Oleh : Annisa A
Kasus pelajar SMP yang terjerat pinjaman online (pinjol) dan judi online (judol) kembali marak dan menimbulkan keprihatinan serius. Wakil Ketua Komisi X DPR RI, My Esti Wijayanti, menilai bahwa kasus ini merupakan cerminan dari kesalahan dalam sistem pendidikan saat ini. Salah satu contoh kasus terjadi pada seorang siswa SMP di Kulon Progo, DIY, yang diketahui terjerat judol dan pinjol hingga bolos sekolah selama satu bulan.
Fakta ini menunjukkan bahwa judi online kini telah menjangkau ruang yang sangat dekat dengan pelajar. Konten judi online bahkan merambah situs-situs pendidikan dan permainan digital, sehingga siswa berada dalam posisi sangat rentan terhadap paparan. Ketika mereka kehabisan uang akibat kalah bermain judol, pelajar mudah terdorong untuk mencari pinjaman dari platform pinjol yang menawarkan akses cepat dan syarat yang longgar. Fenomena ini kemudian membentuk lingkaran masalah yang semakin sulit diputus.
Situasi ini menunjukkan adanya kelemahan dalam pengawasan orang tua, sekolah, serta lemahnya campur tangan negara dalam memberantas situs-situs judi online.
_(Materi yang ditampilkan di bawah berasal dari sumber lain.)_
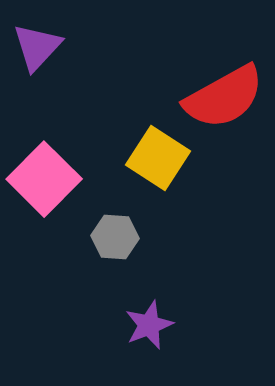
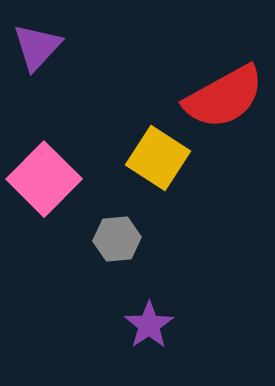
gray hexagon: moved 2 px right, 2 px down; rotated 9 degrees counterclockwise
purple star: rotated 12 degrees counterclockwise
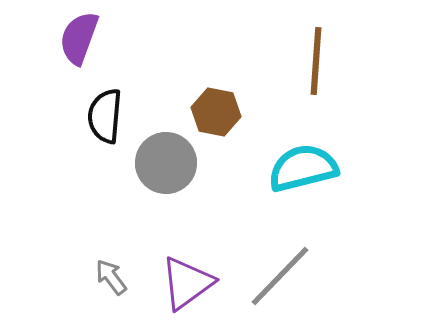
Sejauh ini, pendidikan karakter dan literasi digital yang diterapkan belum mampu menyelesaikan persoalan ini secara menyeluruh. Hal ini karena akar masalahnya tidak hanya berkaitan dengan pengetahuan, tetapi juga pola pikir yang terbentuk dalam lingkungan kapitalistik saat ini.
Dalam sistem kapitalisme, keberhasilan sering diukur melalui materi, sehingga muncul cara berpikir instan seperti ingin cepat kaya tanpa kerja keras. Ditambah dengan kemudahan akses dan modal kecil, remaja dengan cepat terjebak pada praktik tidak bermoral tersebut. Di sisi lain, negara dalam sistem kapitalisme berperan lebih sebagai regulator, bukan sebagai pelindung yang bagi rakyat, termasuk bagi generasi muda.
Oleh karena itu, solusi tidak cukup hanya menambah edukasi karakter seperti pada saat ini. Melainkan perlu diberikan pemahaman yang jelas bahwa judi online dan pinjol adalah perbuatan yang haram, sehingga mereka memiliki landasan nilai yang kuat dalam bertindak. Hal ini dapat dicapai melalui sistem pendidikan Islam yang menjadikan akidah sebagai fondasi pembentukan pola pikir dan pola sikap peserta didik.
Dalam kerangka pendidikan Islam, pembentukan karakter tidak bersifat permukaan, tetapi mencakup penguatan kepribadian Islami yang menyeluruh. Sistem ini mampu membimbing pelajar agar memiliki keteguhan moral dalam menghadapi berbagai tantangan kehidupan, termasuk godaan digital seperti judol dan pinjol.
Selain itu, negara memiliki kewajiban untuk menutup akses judi online secara total serta memberikan sanksi tegas kepada pelaku dan pengelolanya. Negara harus hadir sebagai pelindung generasi muda, bukan hanya sebagai regulator yang menetapkan aturan tanpa tindakan yang efektif.
Dengan demikian, kasus pelajar SMP yang terjerat pinjol dan judol seharusnya menjadi momentum untuk mengevaluasi kembali peran negara dan sistem pendidikan. Perlindungan terhadap generasi muda hanya dapat dilakukan melalui sistem yang komprehensif, yaitu sistem pendidikan Islam yang berlandaskan akidah serta negara yang berfungsi aktif menjaga moral dan keamanan masyarakat.